> Task goal
Word for word, set down the entries below.

[Collected data]
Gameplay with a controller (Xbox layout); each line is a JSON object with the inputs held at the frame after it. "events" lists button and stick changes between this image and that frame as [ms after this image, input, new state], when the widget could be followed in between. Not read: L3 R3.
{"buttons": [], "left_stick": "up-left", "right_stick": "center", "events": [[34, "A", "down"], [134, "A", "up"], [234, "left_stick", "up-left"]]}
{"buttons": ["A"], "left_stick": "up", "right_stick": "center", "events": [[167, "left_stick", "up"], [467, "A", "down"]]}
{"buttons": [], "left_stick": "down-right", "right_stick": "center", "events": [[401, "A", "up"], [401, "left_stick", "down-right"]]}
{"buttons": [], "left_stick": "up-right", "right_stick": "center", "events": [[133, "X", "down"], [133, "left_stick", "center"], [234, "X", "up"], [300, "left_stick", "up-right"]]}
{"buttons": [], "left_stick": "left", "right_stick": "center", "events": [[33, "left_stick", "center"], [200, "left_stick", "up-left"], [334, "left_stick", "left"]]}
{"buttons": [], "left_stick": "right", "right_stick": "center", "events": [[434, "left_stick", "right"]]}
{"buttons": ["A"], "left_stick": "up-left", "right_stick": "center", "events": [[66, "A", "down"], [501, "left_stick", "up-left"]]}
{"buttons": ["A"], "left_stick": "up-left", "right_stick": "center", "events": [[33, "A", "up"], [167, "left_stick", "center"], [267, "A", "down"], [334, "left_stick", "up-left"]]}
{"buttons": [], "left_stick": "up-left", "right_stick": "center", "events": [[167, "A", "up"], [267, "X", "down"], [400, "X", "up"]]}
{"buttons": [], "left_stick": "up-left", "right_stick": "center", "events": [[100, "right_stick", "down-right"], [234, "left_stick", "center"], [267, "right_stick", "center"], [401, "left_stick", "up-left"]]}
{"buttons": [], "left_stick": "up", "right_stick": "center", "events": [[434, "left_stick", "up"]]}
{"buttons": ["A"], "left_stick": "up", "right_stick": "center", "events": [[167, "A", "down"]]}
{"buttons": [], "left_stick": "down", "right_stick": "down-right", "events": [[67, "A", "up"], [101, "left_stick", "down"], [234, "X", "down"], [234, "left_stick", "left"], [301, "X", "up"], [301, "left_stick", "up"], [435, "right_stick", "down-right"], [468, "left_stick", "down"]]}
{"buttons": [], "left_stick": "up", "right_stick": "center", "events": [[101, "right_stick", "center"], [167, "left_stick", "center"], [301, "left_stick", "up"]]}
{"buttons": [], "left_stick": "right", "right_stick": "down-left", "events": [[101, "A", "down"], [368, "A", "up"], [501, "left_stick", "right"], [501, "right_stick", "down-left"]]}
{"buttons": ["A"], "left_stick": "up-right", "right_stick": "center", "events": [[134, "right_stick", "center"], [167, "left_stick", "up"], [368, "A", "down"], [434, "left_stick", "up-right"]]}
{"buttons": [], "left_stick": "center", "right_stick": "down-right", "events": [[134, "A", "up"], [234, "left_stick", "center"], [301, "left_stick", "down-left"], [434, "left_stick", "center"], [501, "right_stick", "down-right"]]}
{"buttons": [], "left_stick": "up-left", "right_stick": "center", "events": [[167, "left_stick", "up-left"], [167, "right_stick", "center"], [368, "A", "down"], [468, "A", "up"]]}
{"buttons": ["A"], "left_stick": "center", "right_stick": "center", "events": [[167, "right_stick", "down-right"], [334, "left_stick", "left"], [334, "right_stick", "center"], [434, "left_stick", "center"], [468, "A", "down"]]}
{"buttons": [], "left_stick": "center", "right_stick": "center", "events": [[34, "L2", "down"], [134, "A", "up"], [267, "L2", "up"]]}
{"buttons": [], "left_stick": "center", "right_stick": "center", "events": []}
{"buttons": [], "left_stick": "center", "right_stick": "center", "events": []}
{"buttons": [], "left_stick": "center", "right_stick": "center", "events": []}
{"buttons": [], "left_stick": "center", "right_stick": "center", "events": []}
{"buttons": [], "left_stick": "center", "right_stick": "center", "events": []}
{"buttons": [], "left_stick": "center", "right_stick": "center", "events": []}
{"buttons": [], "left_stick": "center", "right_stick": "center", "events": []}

> Answer space
Gameplay with a controller (Xbox layout); each line is a JSON object with the inputs held at the frame after it. "events" lists button and stick changes between this image and that frame as [ms after this image, input, new state], when the widget could be followed in between. Not read: L3 R3.
{"buttons": [], "left_stick": "up-left", "right_stick": "center", "events": [[34, "A", "down"], [134, "A", "up"], [234, "left_stick", "up-left"]]}
{"buttons": ["A"], "left_stick": "up", "right_stick": "center", "events": [[167, "left_stick", "up"], [467, "A", "down"]]}
{"buttons": [], "left_stick": "down-right", "right_stick": "center", "events": [[401, "A", "up"], [401, "left_stick", "down-right"]]}
{"buttons": [], "left_stick": "up-right", "right_stick": "center", "events": [[133, "X", "down"], [133, "left_stick", "center"], [234, "X", "up"], [300, "left_stick", "up-right"]]}
{"buttons": [], "left_stick": "left", "right_stick": "center", "events": [[33, "left_stick", "center"], [200, "left_stick", "up-left"], [334, "left_stick", "left"]]}
{"buttons": [], "left_stick": "right", "right_stick": "center", "events": [[434, "left_stick", "right"]]}
{"buttons": ["A"], "left_stick": "up-left", "right_stick": "center", "events": [[66, "A", "down"], [501, "left_stick", "up-left"]]}
{"buttons": ["A"], "left_stick": "up-left", "right_stick": "center", "events": [[33, "A", "up"], [167, "left_stick", "center"], [267, "A", "down"], [334, "left_stick", "up-left"]]}
{"buttons": [], "left_stick": "up-left", "right_stick": "center", "events": [[167, "A", "up"], [267, "X", "down"], [400, "X", "up"]]}
{"buttons": [], "left_stick": "up-left", "right_stick": "center", "events": [[100, "right_stick", "down-right"], [234, "left_stick", "center"], [267, "right_stick", "center"], [401, "left_stick", "up-left"]]}
{"buttons": [], "left_stick": "up", "right_stick": "center", "events": [[434, "left_stick", "up"]]}
{"buttons": ["A"], "left_stick": "up", "right_stick": "center", "events": [[167, "A", "down"]]}
{"buttons": [], "left_stick": "down", "right_stick": "down-right", "events": [[67, "A", "up"], [101, "left_stick", "down"], [234, "X", "down"], [234, "left_stick", "left"], [301, "X", "up"], [301, "left_stick", "up"], [435, "right_stick", "down-right"], [468, "left_stick", "down"]]}
{"buttons": [], "left_stick": "up", "right_stick": "center", "events": [[101, "right_stick", "center"], [167, "left_stick", "center"], [301, "left_stick", "up"]]}
{"buttons": [], "left_stick": "right", "right_stick": "down-left", "events": [[101, "A", "down"], [368, "A", "up"], [501, "left_stick", "right"], [501, "right_stick", "down-left"]]}
{"buttons": ["A"], "left_stick": "up-right", "right_stick": "center", "events": [[134, "right_stick", "center"], [167, "left_stick", "up"], [368, "A", "down"], [434, "left_stick", "up-right"]]}
{"buttons": [], "left_stick": "center", "right_stick": "down-right", "events": [[134, "A", "up"], [234, "left_stick", "center"], [301, "left_stick", "down-left"], [434, "left_stick", "center"], [501, "right_stick", "down-right"]]}
{"buttons": [], "left_stick": "up-left", "right_stick": "center", "events": [[167, "left_stick", "up-left"], [167, "right_stick", "center"], [368, "A", "down"], [468, "A", "up"]]}
{"buttons": ["A"], "left_stick": "center", "right_stick": "center", "events": [[167, "right_stick", "down-right"], [334, "left_stick", "left"], [334, "right_stick", "center"], [434, "left_stick", "center"], [468, "A", "down"]]}
{"buttons": [], "left_stick": "center", "right_stick": "center", "events": [[34, "L2", "down"], [134, "A", "up"], [267, "L2", "up"]]}
{"buttons": [], "left_stick": "center", "right_stick": "center", "events": []}
{"buttons": [], "left_stick": "center", "right_stick": "center", "events": []}
{"buttons": [], "left_stick": "center", "right_stick": "center", "events": []}
{"buttons": [], "left_stick": "center", "right_stick": "center", "events": []}
{"buttons": [], "left_stick": "center", "right_stick": "center", "events": []}
{"buttons": [], "left_stick": "center", "right_stick": "center", "events": []}
{"buttons": [], "left_stick": "center", "right_stick": "center", "events": []}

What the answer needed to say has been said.